Using drag and drop, want to make a appendage go around a body like how the chainchomps are in SuperMario. I am sort of trying to make functionality like a top down perspective and you can drag the chain chomp head around but it is stuck to the area around the post.
I have tried googling and found some stuff about clamping, but that locks me to the 2 axis and I can’t get it to be a radial distance. I have also tried setting a radial point as the center of the object and then converting that point to a length and the updated point to a length and checking if the distance between those points was greater than a max length but that also locked me to x and y axis. This is what I have so far, only logic about dragging and dropping:
func _on_input_event(viewport: Node, event: InputEvent, shape_idx: int) → void:
if event is InputEventMouseButton and event.button_index == MOUSE_BUTTON_LEFT:
if event.is_pressed():
is_dragging = true
radial_point = global_position
mouse_offset = get_global_mouse_position() - global_position
elif event.button_index == MOUSE_BUTTON_LEFT and !event.pressed:
is_dragging = false
else:
is_dragging = false
The usual trick for something like this is normalizing the vector. If you haven’t run into the term, what it means is, take a vector and scale it so it’s length is 1.0.
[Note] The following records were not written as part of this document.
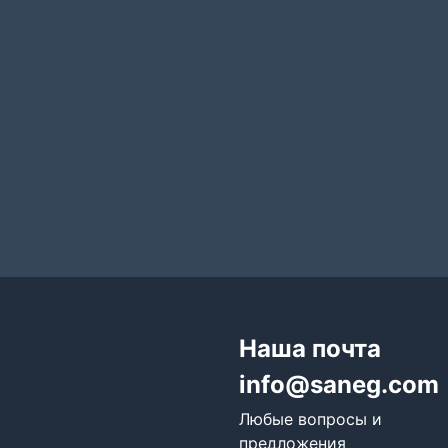
Наша почта
info@saneg.com
Любые вопросы и
предложения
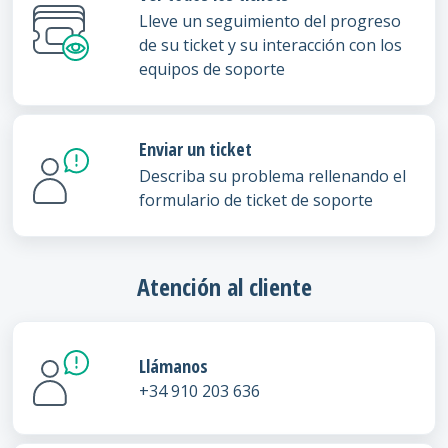
Lleve un seguimiento del progreso
de su ticket y su interacción con los
equipos de soporte
Enviar un ticket
Describa su problema rellenando el
formulario de ticket de soporte
Atención al cliente
Llámanos
+34 910 203 636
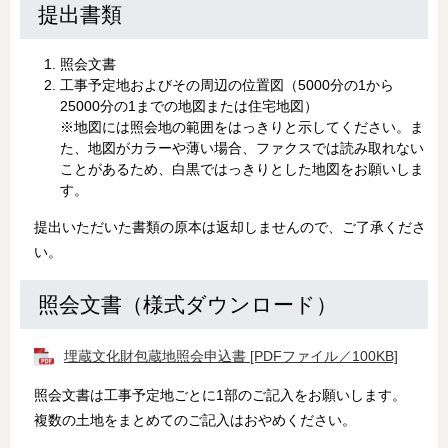
提出書類
照会文書
工事予定地およびその周辺の位置図（5000分の1から
25000分の1までの地図または住宅地図）
※地図には照会地の範囲をはっきりと示してください。ま
た、地図がカラーや薄い場合、ファクスでは読み取れない
ことがあるため、白黒ではっきりとした地図をお願いしま
す。
提出いただいた書類の原本は返却しませんので、ご了承くださ
い。
照会文書（様式ダウンロード）
埋蔵文化財包蔵地照会申込書 [PDFファイル／100KB]
照会文書は工事予定地ごとに1部のご記入をお願いします。
複数の土地をまとめてのご記入はおやめください。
So you can do something like:
const ORBIT_RADIUS = 20.0
var origin = global_position
var vector = get_mouse_global_position() - origin
var orbit_pos: Vector2
if vector.length() < 0.01: # Zero vector, use a placeholder...
orbit_pos = Vector2.UP * ORBIT_RADIUS
else:
orbit_pos = vector.normalized() * ORBIT_RADIUS
That gets a vector from your position to the mouse, normalizes it (so it’s length 1.0) and scales that vector (and thus it’s length) to ORBIT_RADIUS.
You can play with that as well; say you wanted a minimum and maximum distance but wanted the fireball right on the mouse if it was within a ring:
const ORBIT_INNER_RADIUS = 15.0
const ORBIT_OUTER_RADIUS = 25.0
var origin = global_position
var vector = get_mouse_global_position() - origin
var veclen = vector.length()
var orbit_pos: Vector2
if veclen < ORBIT_INNER_RADIUS: # Too close!
if veclen < 0.01: vector = Vector2.UP
orbit_pos = vector.normalized() * ORBIT_INNER_RADIUS
elif veclen > ORBIT_OUTER_RADIUS: # Too far!
orbit_pos = vector.normalized() * ORBIT_OUTER_RADIUS
else: # Just right!
orbit_pos = vector
Thank you very much. I am looking forward to implementing your solution and messing around with it.
I have come across the normalize function, but my pea sized brain wouldn’t even begin to wrap my head around the thought process necessary to come to the conclusion you provided me with.